Pass KeylightOptions to new Keylight({ … }):

| Option | Type | Default | Description | |--------|------|---------|-------------| | tenantId | string | — | Your Keylight tenant (required). | | productId | string | — | Your product (required). | | sdkKey | string | — | Optional SDK key, sent as X-Keylight-SDK-Key. | | trustedKeys | Record<string,string> | {} | Trusted Ed25519 public keys (kid → base64) for offline verification. | | maxOfflineDays | number | — | Offline grace window since last online validation. Omit = until the lease itself expires. | | trialDurationDays | number | 14 | Local trial length. | | freeTierEnabled | boolean | false | Resolve to FreeTier when there's no license/trial. | | appVersion | string | — | Reported in telemetry. | | baseUrl | string | https://api.keylight.dev | API base URL. | | keyPrefix | string | — | Client-side key-format check (e.g. "PROD"). | | deviceId | string | generated | Override the persisted free-tier/keyless instance id. | | transport | Transport | FetchTransport | Injectable HTTP transport. | | store | LicenseStore | auto-detected | Injectable persistence layer. |

A small set of Swift-parity aliases is also available for teams porting between platforms: isEntitled, productFreeTierEnabled(), isValidKeyFormat(key), refresh(force?), freeTierInstanceIdIfPresent(), reportFreeTier().

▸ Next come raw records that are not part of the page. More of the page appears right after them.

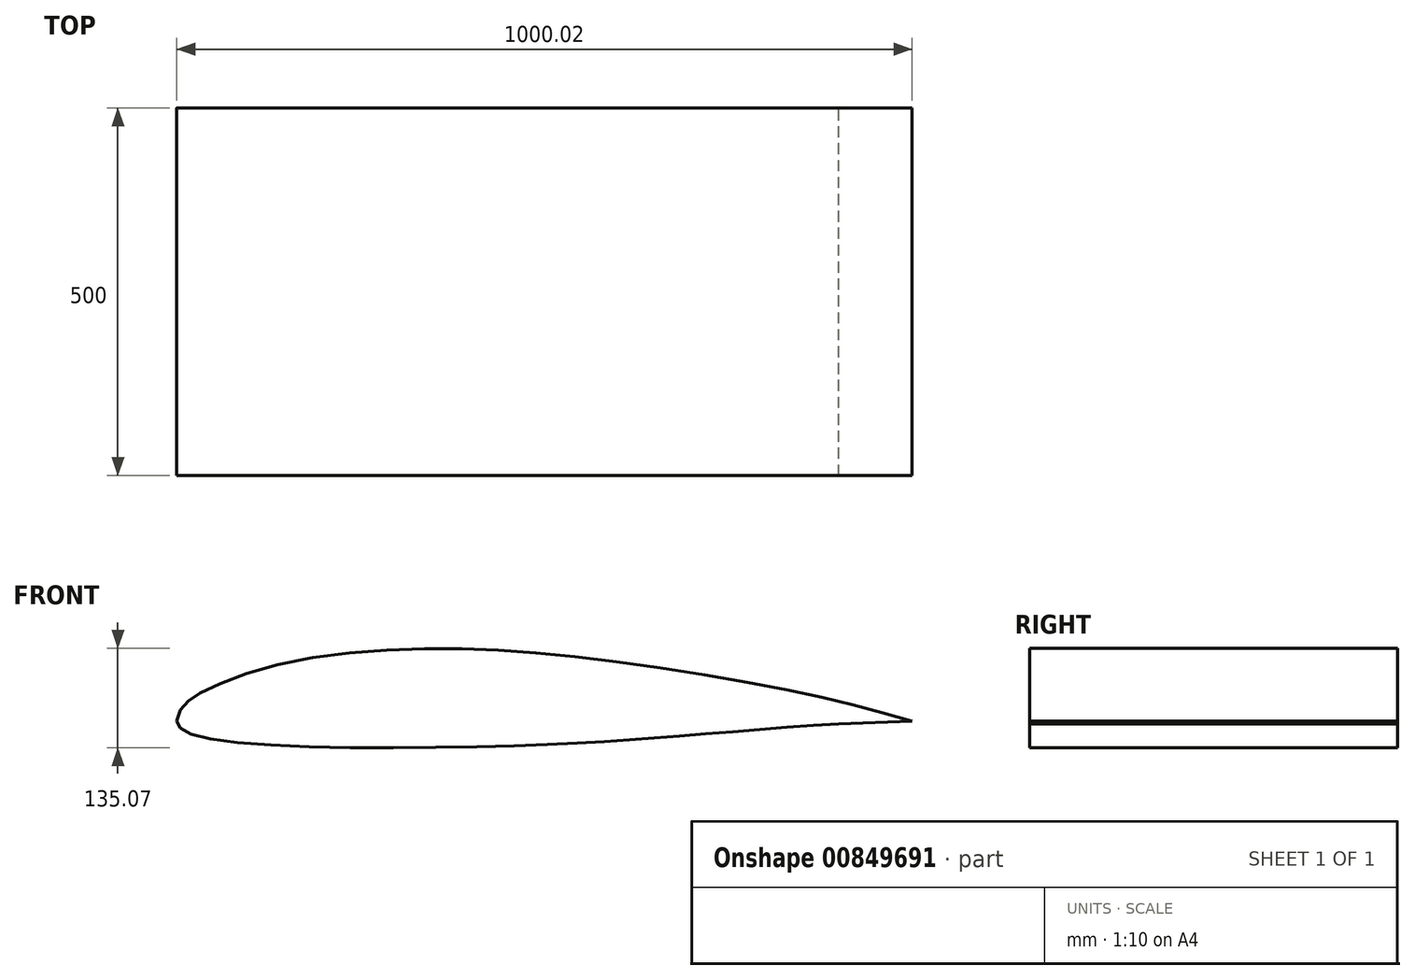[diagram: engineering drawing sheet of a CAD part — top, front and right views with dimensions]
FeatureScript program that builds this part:
annotation { "Feature Type Name" : "Feature", "Feature Type Description" : "" }
export const myFeature = defineFeature(function(context is Context, id is Id, definition is map)
    precondition{}
    {
        {
            var Q0;
            Q0=qCreatedBy(makeId("Front.planeOp"),FACE);
            var sketch = newSketch(context, id + "F0", { "sketchPlane" : qUnion([Q0])});
            skLineSegment(sketch, "E0", {"start": v(0, 0) * mm, "end": v(1000, 0) * mm});
            skFitSpline(sketch, "E1", {"points": [v(1000, 0) * mm, v(846.88, 38.7) * mm, v(566.48, 84.34) * mm, v(341.51, 98.47) * mm, v(130.93, 74.83) * mm, v(27.78, 35.7) * mm, v(8.56, 19.99) * mm, v(0, 0) * mm, v(29.91, -21.03) * mm, v(447.3, -34.04) * mm, v(684.53, -20.49) * mm, v(900.4, -4.08) * mm], "startDerivative": vector(-1680.94, 470.21) * mm, "endDerivative": vector(1848.55, 103.27) * mm});
            skLineSegment(sketch, "E2", {"start": v(900.4, -4.08) * mm, "end": v(1000, 0) * mm});
            skSolve(sketch);
        }
        {
            var Q0;
            {var subQ0=sQuery(id+"F0.wireOp",EDGE,"E0");Q0=makeQuery(id+"F0.imprint","IMPRINT",FACE,{"disambiguationData":[TD([[makeQuery(id+"F0.imprint","IMPRINT",EDGE,{"derivedFrom":subQ0}),1.0]])]});}
            var Q1;
            {var subQ0=sQuery(id+"F0.wireOp",EDGE,"E0");Q1=makeQuery(id+"F0.imprint","IMPRINT",FACE,{"disambiguationData":[TD([[makeQuery(id+"F0.imprint","IMPRINT",EDGE,{"derivedFrom":subQ0}),-1.0]])]});}
            extrude(context, id + "F1", {"entities" : qUnion([Q0, Q1]), "depth" : 500 * mm, "offsetDistance" : 25 * mm});
        }
    });
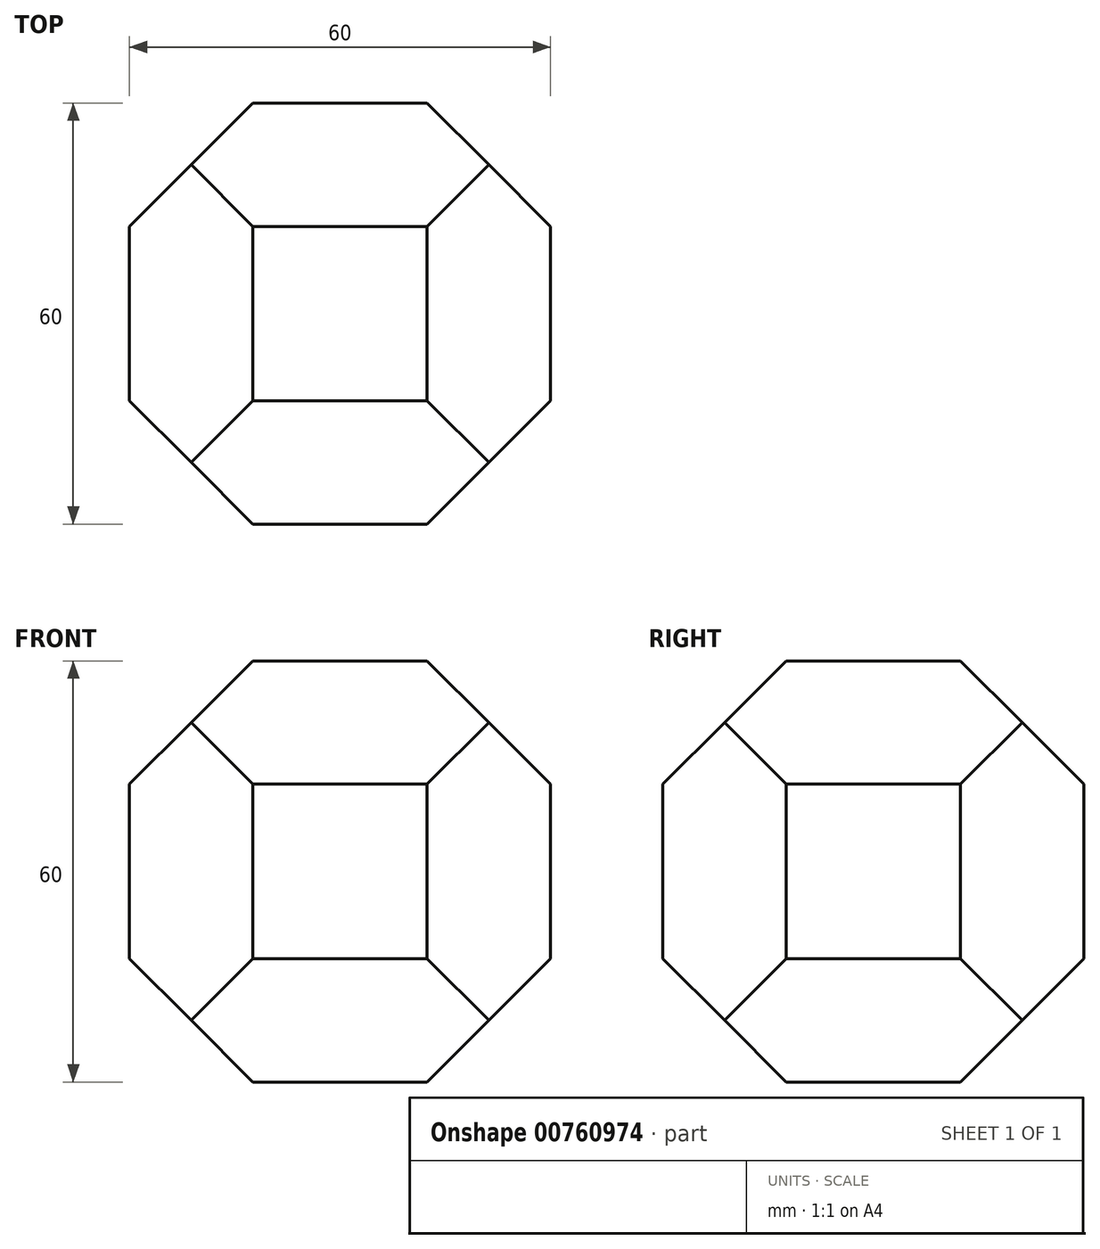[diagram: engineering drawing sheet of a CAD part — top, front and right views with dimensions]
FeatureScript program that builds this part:
annotation { "Feature Type Name" : "Feature", "Feature Type Description" : "" }
export const myFeature = defineFeature(function(context is Context, id is Id, definition is map)
    precondition{}
    {
        {
            var Q0;
            Q0=qCreatedBy(makeId("Front.planeOp"),FACE);
            var sketch = newSketch(context, id + "F0", { "sketchPlane" : qUnion([Q0])});
            skCircle(sketch, "E0.cCircle", {"center": v(0, 0) * mm, "radius": 30 * mm, "construction": true});
            skLineSegment(sketch, "E0.0", {"start": v(-30, -12.43) * mm, "end": v(-30, 12.43) * mm});
            skLineSegment(sketch, "E0.1", {"start": v(-30, 12.43) * mm, "end": v(-12.43, 30) * mm});
            skLineSegment(sketch, "E0.2", {"start": v(-12.43, 30) * mm, "end": v(12.43, 30) * mm});
            skLineSegment(sketch, "E0.3", {"start": v(12.43, 30) * mm, "end": v(30, 12.43) * mm});
            skLineSegment(sketch, "E0.4", {"start": v(30, 12.43) * mm, "end": v(30, -12.43) * mm});
            skLineSegment(sketch, "E0.5", {"start": v(30, -12.43) * mm, "end": v(12.43, -30) * mm});
            skLineSegment(sketch, "E0.6", {"start": v(12.43, -30) * mm, "end": v(-12.43, -30) * mm});
            skLineSegment(sketch, "E0.7", {"start": v(-12.43, -30) * mm, "end": v(-30, -12.43) * mm});
            skPoint(sketch, "E0.0.midPoint", {"position": v(-30, 0) * mm});
            skSolve(sketch);
        }
        {
            var Q0;
            Q0=qCreatedBy(makeId("Top.planeOp"),FACE);
            var sketch = newSketch(context, id + "F1", { "sketchPlane" : qUnion([Q0])});
            skCircle(sketch, "E1.cCircle", {"center": v(0, 0) * mm, "radius": 30 * mm, "construction": true});
            skLineSegment(sketch, "E1.0", {"start": v(30, 12.43) * mm, "end": v(30, -12.43) * mm});
            skLineSegment(sketch, "E1.1", {"start": v(30, -12.43) * mm, "end": v(12.43, -30) * mm});
            skLineSegment(sketch, "E1.2", {"start": v(12.43, -30) * mm, "end": v(-12.43, -30) * mm});
            skLineSegment(sketch, "E1.3", {"start": v(-12.43, -30) * mm, "end": v(-30, -12.43) * mm});
            skLineSegment(sketch, "E1.4", {"start": v(-30, -12.43) * mm, "end": v(-30, 12.43) * mm});
            skLineSegment(sketch, "E1.5", {"start": v(-30, 12.43) * mm, "end": v(-12.43, 30) * mm});
            skLineSegment(sketch, "E1.6", {"start": v(-12.43, 30) * mm, "end": v(12.43, 30) * mm});
            skLineSegment(sketch, "E1.7", {"start": v(12.43, 30) * mm, "end": v(30, 12.43) * mm});
            skPoint(sketch, "E1.0.midPoint", {"position": v(30, 0) * mm});
            skSolve(sketch);
        }
        {
            var Q0;
            Q0=qCreatedBy(makeId("Right.planeOp"),FACE);
            var sketch = newSketch(context, id + "F2", { "sketchPlane" : qUnion([Q0])});
            skCircle(sketch, "E2.cCircle", {"center": v(0, 0) * mm, "radius": 30 * mm, "construction": true});
            skLineSegment(sketch, "E2.0", {"start": v(-12.43, 30) * mm, "end": v(12.43, 30) * mm});
            skLineSegment(sketch, "E2.1", {"start": v(12.43, 30) * mm, "end": v(30, 12.43) * mm});
            skLineSegment(sketch, "E2.2", {"start": v(30, 12.43) * mm, "end": v(30, -12.43) * mm});
            skLineSegment(sketch, "E2.3", {"start": v(30, -12.43) * mm, "end": v(12.43, -30) * mm});
            skLineSegment(sketch, "E2.4", {"start": v(12.43, -30) * mm, "end": v(-12.43, -30) * mm});
            skLineSegment(sketch, "E2.5", {"start": v(-12.43, -30) * mm, "end": v(-30, -12.43) * mm});
            skLineSegment(sketch, "E2.6", {"start": v(-30, -12.43) * mm, "end": v(-30, 12.43) * mm});
            skLineSegment(sketch, "E2.7", {"start": v(-30, 12.43) * mm, "end": v(-12.43, 30) * mm});
            skPoint(sketch, "E2.0.midPoint", {"position": v(0, 30) * mm});
            skSolve(sketch);
        }
        {
            var Q0;
            Q0=qSketchRegion(id+"F0",true);
            extrude(context, id + "F3", {"entities" : qUnion([Q0]), "endBound" : BoundingType.SYMMETRIC, "depth" : 60 * mm});
        }
        {
            var Q0;
            Q0=qSketchRegion(id+"F1",true);
            extrude(context, id + "F4", {"entities" : qUnion([Q0]), "operationType" : NewBodyOperationType.INTERSECT, "endBound" : BoundingType.SYMMETRIC, "depth" : 60 * mm});
        }
        {
            var Q0;
            Q0=qSketchRegion(id+"F2",true);
            extrude(context, id + "F5", {"entities" : qUnion([Q0]), "operationType" : NewBodyOperationType.INTERSECT, "endBound" : BoundingType.SYMMETRIC, "depth" : 60 * mm});
        }
    });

Pluggable Transport & Storage

Implement Transport to swap the HTTP layer (mock in tests, add headers, proxy through a service worker). Implement LicenseStore (get/set/remove, all async) to back the SDK with any persistence layer:

import { MemoryStore, LocalStorageStore, FsStore, makeDefaultStore } from "@keylight-dev/js";

| Store | Runtime | Notes | |-------|---------|-------| | MemoryStore | All | In-process only; state lost on reload. | | LocalStorageStore | Browser | Namespaced under a keylight_ prefix by default. | | FsStore | Node / Bun | One JSON file at ~/.keylight.json by default. | | makeDefaultStore() | All | Auto-selects: LocalStorageStoreFsStoreMemoryStore. |

Demo

The demo/ "Keylight Notes" app shows entitlement gating end-to-end (free = 3 notes; the pro entitlement unlocks unlimited notes + export) against the live public demo tenant:

npx tsx demo/notes.ts                       # free tier (3-note limit) — works offline
npx tsx demo/notes.ts NOTES-PRO0-0000-0001  # pro (unlimited + export) — activates online

Conformance

The security-critical lease verifier is gated by Keylight's frozen cross-SDK conformance vectors (tests/conformance.test.ts). The JavaScript verifier must agree with every vector on { kidKnown, signatureValid, expired }, which keeps offline verification behavior identical across the Keylight SDK family (Swift, Rust, JavaScript, …).

npm test                                  # full suite (live tests skipped)
npx vitest run tests/conformance.test.ts  # just the conformance vectors
KEYLIGHT_LIVE=1 npm run test:live         # opt-in live tests vs the demo tenant

Documentation

Other SDKs

| Platform | Status | Repository | |----------|--------|------------| | Swift (macOS/iOS) | Available | keylight-swift | | Rust (CLIs/daemons/Tauri) | Available | keylight-rust | | JavaScript (this repo) | Available | keylight-js | | C# · C++ | Planned | unified by the same cross-SDK conformance vectors |

License

MIT License. See LICENSE for details.


Keylight JavaScript SDK — software licensing for JS/TS: license-key activation & validation, offline Ed25519 lease verification, entitlement/feature gating, trials and free tiers, lifecycle events, and pluggable storage/transport — for the browser, Node, Deno, Bun, and edge runtimes.